## Directive
Only one stretch of the records below is wanted: the lines from the one holding "Problemi in città" through the one holding "Bernard Hayot doit-il remplacer Serge". Return it exactly, both ends included.

-.-.-

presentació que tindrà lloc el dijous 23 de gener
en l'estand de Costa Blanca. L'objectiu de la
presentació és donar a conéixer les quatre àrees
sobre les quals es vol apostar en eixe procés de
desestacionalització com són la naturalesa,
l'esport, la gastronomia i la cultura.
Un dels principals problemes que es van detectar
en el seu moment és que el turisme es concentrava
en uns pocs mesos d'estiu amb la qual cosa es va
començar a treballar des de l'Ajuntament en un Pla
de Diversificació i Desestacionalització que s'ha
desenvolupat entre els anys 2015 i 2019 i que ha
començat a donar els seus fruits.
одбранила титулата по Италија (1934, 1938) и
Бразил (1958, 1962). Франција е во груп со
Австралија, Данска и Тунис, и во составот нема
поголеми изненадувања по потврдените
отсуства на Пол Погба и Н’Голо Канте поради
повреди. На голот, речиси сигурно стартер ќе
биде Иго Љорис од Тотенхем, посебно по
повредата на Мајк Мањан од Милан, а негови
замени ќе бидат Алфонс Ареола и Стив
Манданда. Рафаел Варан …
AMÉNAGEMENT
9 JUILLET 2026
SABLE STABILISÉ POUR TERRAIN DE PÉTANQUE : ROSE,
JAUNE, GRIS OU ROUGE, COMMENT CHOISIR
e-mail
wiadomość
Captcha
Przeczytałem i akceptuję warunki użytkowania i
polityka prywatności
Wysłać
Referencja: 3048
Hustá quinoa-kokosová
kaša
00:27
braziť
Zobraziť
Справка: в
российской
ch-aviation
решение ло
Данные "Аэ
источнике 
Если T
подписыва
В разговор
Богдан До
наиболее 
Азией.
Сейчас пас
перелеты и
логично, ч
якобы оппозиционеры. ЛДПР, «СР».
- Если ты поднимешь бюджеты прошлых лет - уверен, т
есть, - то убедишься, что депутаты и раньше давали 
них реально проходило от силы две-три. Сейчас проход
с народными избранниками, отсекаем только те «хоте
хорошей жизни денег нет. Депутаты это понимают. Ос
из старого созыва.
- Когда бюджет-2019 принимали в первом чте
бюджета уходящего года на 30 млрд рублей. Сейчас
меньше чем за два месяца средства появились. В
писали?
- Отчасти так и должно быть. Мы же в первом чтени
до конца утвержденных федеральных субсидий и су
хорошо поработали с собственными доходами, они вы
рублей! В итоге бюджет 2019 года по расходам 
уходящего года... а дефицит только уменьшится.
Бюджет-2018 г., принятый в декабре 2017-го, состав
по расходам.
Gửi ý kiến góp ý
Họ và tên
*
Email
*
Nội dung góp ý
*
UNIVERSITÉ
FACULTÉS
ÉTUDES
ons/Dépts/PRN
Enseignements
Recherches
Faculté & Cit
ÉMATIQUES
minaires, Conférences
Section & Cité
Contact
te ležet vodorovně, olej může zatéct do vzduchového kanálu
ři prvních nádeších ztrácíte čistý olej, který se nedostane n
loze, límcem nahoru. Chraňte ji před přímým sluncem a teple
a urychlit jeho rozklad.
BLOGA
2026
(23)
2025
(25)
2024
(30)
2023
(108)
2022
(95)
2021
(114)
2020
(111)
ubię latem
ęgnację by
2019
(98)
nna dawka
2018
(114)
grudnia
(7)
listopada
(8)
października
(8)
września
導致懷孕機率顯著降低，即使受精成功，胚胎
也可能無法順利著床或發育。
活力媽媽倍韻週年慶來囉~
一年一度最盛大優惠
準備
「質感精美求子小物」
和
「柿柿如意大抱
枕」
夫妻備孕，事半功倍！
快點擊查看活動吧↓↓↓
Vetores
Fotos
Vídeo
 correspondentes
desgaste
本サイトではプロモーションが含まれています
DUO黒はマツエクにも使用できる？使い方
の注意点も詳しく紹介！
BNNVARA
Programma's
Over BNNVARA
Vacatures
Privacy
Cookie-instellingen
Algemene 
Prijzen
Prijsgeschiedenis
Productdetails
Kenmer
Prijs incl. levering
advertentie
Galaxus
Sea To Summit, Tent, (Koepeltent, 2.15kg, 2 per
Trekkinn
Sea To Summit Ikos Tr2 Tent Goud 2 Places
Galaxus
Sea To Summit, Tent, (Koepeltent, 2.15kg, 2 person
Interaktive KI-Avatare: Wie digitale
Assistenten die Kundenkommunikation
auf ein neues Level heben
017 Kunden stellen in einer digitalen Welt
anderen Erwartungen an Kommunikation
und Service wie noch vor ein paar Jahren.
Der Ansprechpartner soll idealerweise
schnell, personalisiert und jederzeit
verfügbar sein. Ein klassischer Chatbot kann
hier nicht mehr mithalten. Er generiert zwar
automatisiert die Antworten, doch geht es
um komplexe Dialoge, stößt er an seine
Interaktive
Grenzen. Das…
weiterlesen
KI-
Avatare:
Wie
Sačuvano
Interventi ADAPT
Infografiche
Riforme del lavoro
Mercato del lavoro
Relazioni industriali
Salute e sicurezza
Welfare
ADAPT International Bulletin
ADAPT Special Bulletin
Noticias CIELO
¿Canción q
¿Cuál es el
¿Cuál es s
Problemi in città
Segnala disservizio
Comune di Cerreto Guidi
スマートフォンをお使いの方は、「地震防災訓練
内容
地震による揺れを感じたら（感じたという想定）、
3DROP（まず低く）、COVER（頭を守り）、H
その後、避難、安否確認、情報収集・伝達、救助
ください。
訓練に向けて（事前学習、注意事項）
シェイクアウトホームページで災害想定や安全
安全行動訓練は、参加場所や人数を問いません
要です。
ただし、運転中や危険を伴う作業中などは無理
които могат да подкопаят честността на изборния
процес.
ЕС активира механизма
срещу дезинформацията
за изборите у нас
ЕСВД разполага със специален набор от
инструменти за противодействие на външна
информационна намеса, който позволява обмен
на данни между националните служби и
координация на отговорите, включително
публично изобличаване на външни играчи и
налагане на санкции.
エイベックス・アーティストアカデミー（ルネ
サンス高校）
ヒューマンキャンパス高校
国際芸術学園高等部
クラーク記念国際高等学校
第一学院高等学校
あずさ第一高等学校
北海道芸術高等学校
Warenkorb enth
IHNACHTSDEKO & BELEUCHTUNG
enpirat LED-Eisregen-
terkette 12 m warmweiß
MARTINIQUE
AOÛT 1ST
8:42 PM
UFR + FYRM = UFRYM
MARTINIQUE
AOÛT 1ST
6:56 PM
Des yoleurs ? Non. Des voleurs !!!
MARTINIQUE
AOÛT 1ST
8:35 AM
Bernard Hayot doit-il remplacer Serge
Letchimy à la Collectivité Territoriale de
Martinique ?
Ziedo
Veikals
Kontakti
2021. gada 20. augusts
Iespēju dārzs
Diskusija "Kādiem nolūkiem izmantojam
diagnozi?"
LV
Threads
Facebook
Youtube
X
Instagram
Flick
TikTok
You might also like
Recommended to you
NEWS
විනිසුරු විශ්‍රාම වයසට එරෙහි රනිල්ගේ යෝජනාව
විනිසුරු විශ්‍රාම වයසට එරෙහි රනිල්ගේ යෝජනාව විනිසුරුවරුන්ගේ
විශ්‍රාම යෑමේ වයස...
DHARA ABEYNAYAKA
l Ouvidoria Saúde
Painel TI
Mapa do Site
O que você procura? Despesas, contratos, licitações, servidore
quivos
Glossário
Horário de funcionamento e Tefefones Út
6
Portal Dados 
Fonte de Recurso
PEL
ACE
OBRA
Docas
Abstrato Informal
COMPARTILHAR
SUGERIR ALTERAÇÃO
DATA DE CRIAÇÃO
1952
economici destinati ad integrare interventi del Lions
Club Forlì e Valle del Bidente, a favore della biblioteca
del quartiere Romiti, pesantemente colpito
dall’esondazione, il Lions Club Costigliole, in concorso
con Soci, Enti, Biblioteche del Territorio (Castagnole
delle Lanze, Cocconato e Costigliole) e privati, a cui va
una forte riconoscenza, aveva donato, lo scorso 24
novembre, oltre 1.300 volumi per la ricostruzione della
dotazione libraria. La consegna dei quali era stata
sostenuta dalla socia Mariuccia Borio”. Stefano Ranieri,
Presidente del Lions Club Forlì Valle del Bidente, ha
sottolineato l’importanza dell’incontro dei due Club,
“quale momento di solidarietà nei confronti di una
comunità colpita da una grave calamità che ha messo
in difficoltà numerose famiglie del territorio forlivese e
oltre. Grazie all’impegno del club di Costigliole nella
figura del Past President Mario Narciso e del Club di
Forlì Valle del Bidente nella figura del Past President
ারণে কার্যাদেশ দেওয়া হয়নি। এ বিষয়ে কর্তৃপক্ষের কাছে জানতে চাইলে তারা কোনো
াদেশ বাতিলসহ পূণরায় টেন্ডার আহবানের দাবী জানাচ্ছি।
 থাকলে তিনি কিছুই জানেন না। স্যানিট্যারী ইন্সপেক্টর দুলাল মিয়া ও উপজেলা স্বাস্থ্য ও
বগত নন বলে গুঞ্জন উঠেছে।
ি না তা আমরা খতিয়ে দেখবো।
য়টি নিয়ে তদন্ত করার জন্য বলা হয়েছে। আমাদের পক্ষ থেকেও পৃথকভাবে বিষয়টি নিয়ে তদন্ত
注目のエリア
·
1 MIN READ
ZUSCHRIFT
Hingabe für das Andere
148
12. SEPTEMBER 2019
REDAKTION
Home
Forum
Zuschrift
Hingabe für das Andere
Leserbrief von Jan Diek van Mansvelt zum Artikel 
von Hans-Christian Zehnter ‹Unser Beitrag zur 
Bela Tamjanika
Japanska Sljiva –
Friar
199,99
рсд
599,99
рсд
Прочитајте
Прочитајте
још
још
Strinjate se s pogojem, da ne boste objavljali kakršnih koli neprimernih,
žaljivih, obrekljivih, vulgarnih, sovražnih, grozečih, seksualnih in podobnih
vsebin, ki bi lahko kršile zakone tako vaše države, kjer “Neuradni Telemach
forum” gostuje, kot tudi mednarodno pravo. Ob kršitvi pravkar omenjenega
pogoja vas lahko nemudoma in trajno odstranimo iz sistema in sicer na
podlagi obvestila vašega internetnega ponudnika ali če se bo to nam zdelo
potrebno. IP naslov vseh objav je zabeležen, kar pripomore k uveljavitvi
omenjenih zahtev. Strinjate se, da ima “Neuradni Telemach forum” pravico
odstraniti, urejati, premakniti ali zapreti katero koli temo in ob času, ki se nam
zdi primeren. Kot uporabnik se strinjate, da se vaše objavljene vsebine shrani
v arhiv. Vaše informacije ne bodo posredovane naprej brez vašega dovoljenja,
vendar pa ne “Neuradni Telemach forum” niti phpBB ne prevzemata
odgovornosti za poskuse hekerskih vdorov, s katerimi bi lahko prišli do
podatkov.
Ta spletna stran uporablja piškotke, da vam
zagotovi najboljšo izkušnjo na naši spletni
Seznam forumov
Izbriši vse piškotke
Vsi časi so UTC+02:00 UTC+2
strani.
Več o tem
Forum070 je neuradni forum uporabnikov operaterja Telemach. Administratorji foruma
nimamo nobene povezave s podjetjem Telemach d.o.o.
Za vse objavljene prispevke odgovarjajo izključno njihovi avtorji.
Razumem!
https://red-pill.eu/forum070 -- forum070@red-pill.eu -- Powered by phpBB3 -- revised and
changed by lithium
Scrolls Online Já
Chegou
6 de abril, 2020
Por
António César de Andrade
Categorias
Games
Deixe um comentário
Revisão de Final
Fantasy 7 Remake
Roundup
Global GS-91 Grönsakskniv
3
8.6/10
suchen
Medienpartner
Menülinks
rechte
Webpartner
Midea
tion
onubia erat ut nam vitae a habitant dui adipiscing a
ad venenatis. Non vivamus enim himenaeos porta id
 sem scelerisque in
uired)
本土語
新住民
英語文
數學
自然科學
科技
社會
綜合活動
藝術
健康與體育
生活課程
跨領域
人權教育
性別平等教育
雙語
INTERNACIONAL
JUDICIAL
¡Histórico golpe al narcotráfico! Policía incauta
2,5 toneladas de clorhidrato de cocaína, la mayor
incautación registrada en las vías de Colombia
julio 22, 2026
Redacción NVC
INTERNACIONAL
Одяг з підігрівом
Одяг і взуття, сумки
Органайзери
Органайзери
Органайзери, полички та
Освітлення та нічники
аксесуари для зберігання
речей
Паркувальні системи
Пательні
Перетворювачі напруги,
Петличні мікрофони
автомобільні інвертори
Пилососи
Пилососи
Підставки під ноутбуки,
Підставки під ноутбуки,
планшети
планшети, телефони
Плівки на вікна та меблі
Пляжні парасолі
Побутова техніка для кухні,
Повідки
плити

-.-.-

## Answer to this task
Problemi in città
Segnala disservizio
Comune di Cerreto Guidi
スマートフォンをお使いの方は、「地震防災訓練
内容
地震による揺れを感じたら（感じたという想定）、
3DROP（まず低く）、COVER（頭を守り）、H
その後、避難、安否確認、情報収集・伝達、救助
ください。
訓練に向けて（事前学習、注意事項）
シェイクアウトホームページで災害想定や安全
安全行動訓練は、参加場所や人数を問いません
要です。
ただし、運転中や危険を伴う作業中などは無理
които могат да подкопаят честността на изборния
процес.
ЕС активира механизма
срещу дезинформацията
за изборите у нас
ЕСВД разполага със специален набор от
инструменти за противодействие на външна
информационна намеса, който позволява обмен
на данни между националните служби и
координация на отговорите, включително
публично изобличаване на външни играчи и
налагане на санкции.
エイベックス・アーティストアカデミー（ルネ
サンス高校）
ヒューマンキャンパス高校
国際芸術学園高等部
クラーク記念国際高等学校
第一学院高等学校
あずさ第一高等学校
北海道芸術高等学校
Warenkorb enth
IHNACHTSDEKO & BELEUCHTUNG
enpirat LED-Eisregen-
terkette 12 m warmweiß
MARTINIQUE
AOÛT 1ST
8:42 PM
UFR + FYRM = UFRYM
MARTINIQUE
AOÛT 1ST
6:56 PM
Des yoleurs ? Non. Des voleurs !!!
MARTINIQUE
AOÛT 1ST
8:35 AM
Bernard Hayot doit-il remplacer Serge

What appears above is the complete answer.